_Problem to work on_
Copy out the listing exactly.

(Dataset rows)
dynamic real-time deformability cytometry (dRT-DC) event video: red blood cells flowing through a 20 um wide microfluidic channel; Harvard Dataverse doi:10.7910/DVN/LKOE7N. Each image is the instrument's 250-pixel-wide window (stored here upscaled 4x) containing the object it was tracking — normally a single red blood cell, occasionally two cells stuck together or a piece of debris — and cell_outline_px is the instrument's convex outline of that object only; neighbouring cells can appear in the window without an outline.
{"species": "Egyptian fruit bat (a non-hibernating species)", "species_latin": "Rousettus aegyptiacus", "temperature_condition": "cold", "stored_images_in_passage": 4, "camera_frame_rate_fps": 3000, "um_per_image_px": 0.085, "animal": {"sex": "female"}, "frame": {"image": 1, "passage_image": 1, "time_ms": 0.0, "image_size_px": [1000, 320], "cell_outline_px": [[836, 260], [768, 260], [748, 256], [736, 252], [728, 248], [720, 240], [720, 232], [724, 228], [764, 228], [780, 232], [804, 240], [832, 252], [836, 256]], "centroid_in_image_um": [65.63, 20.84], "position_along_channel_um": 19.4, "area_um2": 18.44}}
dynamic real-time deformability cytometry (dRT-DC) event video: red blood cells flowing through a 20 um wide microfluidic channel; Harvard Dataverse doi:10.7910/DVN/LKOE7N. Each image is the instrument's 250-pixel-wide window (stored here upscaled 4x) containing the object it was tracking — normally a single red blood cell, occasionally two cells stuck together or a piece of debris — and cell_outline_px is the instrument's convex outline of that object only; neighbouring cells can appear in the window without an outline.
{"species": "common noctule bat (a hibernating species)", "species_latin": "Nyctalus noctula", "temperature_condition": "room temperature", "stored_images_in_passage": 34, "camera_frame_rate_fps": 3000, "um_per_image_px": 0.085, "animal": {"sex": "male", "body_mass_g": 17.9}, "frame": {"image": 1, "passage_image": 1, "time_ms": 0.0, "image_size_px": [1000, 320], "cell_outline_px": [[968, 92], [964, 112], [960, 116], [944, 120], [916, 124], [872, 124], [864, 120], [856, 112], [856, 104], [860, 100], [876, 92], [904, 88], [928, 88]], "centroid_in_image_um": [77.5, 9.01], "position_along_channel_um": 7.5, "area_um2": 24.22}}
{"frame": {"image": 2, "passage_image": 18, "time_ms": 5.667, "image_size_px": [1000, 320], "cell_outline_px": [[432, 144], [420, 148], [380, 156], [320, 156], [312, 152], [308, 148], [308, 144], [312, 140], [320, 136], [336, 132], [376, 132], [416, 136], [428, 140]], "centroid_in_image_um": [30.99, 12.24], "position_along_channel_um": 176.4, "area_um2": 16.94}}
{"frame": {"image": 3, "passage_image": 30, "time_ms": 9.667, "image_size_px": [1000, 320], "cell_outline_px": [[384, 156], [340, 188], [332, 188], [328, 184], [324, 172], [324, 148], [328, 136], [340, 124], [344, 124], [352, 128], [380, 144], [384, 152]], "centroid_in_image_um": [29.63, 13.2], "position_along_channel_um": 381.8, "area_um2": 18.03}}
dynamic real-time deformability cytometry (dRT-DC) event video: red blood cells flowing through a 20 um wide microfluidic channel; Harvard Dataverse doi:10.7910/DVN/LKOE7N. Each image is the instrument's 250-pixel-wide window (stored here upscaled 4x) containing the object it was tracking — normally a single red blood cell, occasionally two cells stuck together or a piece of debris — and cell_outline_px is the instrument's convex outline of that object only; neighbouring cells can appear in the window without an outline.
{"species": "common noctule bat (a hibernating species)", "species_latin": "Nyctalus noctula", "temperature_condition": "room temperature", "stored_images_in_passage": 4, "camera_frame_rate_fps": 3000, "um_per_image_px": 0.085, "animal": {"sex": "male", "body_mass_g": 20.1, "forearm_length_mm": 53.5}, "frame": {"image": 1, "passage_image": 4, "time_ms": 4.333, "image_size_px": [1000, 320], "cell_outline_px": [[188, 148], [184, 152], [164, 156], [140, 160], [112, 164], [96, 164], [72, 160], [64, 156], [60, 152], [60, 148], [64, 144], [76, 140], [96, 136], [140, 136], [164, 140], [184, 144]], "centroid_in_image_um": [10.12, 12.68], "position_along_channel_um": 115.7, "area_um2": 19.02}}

_Result_
dynamic real-time deformability cytometry (dRT-DC) event video: red blood cells flowing through a 20 um wide microfluidic channel; Harvard Dataverse doi:10.7910/DVN/LKOE7N. Each image is the instrument's 250-pixel-wide window (stored here upscaled 4x) containing the object it was tracking — normally a single red blood cell, occasionally two cells stuck together or a piece of debris — and cell_outline_px is the instrument's convex outline of that object only; neighbouring cells can appear in the window without an outline.
{"species": "Egyptian fruit bat (a non-hibernating species)", "species_latin": "Rousettus aegyptiacus", "temperature_condition": "cold", "stored_images_in_passage": 4, "camera_frame_rate_fps": 3000, "um_per_image_px": 0.085, "animal": {"sex": "female"}, "frame": {"image": 1, "passage_image": 1, "time_ms": 0.0, "image_size_px": [1000, 320], "cell_outline_px": [[836, 260], [768, 260], [748, 256], [736, 252], [728, 248], [720, 240], [720, 232], [724, 228], [764, 228], [780, 232], [804, 240], [832, 252], [836, 256]], "centroid_in_image_um": [65.63, 20.84], "position_along_channel_um": 19.4, "area_um2": 18.44}}
dynamic real-time deformability cytometry (dRT-DC) event video: red blood cells flowing through a 20 um wide microfluidic channel; Harvard Dataverse doi:10.7910/DVN/LKOE7N. Each image is the instrument's 250-pixel-wide window (stored here upscaled 4x) containing the object it was tracking — normally a single red blood cell, occasionally two cells stuck together or a piece of debris — and cell_outline_px is the instrument's convex outline of that object only; neighbouring cells can appear in the window without an outline.
{"species": "common noctule bat (a hibernating species)", "species_latin": "Nyctalus noctula", "temperature_condition": "room temperature", "stored_images_in_passage": 34, "camera_frame_rate_fps": 3000, "um_per_image_px": 0.085, "animal": {"sex": "male", "body_mass_g": 17.9}, "frame": {"image": 1, "passage_image": 1, "time_ms": 0.0, "image_size_px": [1000, 320], "cell_outline_px": [[968, 92], [964, 112], [960, 116], [944, 120], [916, 124], [872, 124], [864, 120], [856, 112], [856, 104], [860, 100], [876, 92], [904, 88], [928, 88]], "centroid_in_image_um": [77.5, 9.01], "position_along_channel_um": 7.5, "area_um2": 24.22}}
{"frame": {"image": 2, "passage_image": 18, "time_ms": 5.667, "image_size_px": [1000, 320], "cell_outline_px": [[432, 144], [420, 148], [380, 156], [320, 156], [312, 152], [308, 148], [308, 144], [312, 140], [320, 136], [336, 132], [376, 132], [416, 136], [428, 140]], "centroid_in_image_um": [30.99, 12.24], "position_along_channel_um": 176.4, "area_um2": 16.94}}
{"frame": {"image": 3, "passage_image": 30, "time_ms": 9.667, "image_size_px": [1000, 320], "cell_outline_px": [[384, 156], [340, 188], [332, 188], [328, 184], [324, 172], [324, 148], [328, 136], [340, 124], [344, 124], [352, 128], [380, 144], [384, 152]], "centroid_in_image_um": [29.63, 13.2], "position_along_channel_um": 381.8, "area_um2": 18.03}}
dynamic real-time deformability cytometry (dRT-DC) event video: red blood cells flowing through a 20 um wide microfluidic channel; Harvard Dataverse doi:10.7910/DVN/LKOE7N. Each image is the instrument's 250-pixel-wide window (stored here upscaled 4x) containing the object it was tracking — normally a single red blood cell, occasionally two cells stuck together or a piece of debris — and cell_outline_px is the instrument's convex outline of that object only; neighbouring cells can appear in the window without an outline.
{"species": "common noctule bat (a hibernating species)", "species_latin": "Nyctalus noctula", "temperature_condition": "room temperature", "stored_images_in_passage": 4, "camera_frame_rate_fps": 3000, "um_per_image_px": 0.085, "animal": {"sex": "male", "body_mass_g": 20.1, "forearm_length_mm": 53.5}, "frame": {"image": 1, "passage_image": 4, "time_ms": 4.333, "image_size_px": [1000, 320], "cell_outline_px": [[188, 148], [184, 152], [164, 156], [140, 160], [112, 164], [96, 164], [72, 160], [64, 156], [60, 152], [60, 148], [64, 144], [76, 140], [96, 136], [140, 136], [164, 140], [184, 144]], "centroid_in_image_um": [10.12, 12.68], "position_along_channel_um": 115.7, "area_um2": 19.02}}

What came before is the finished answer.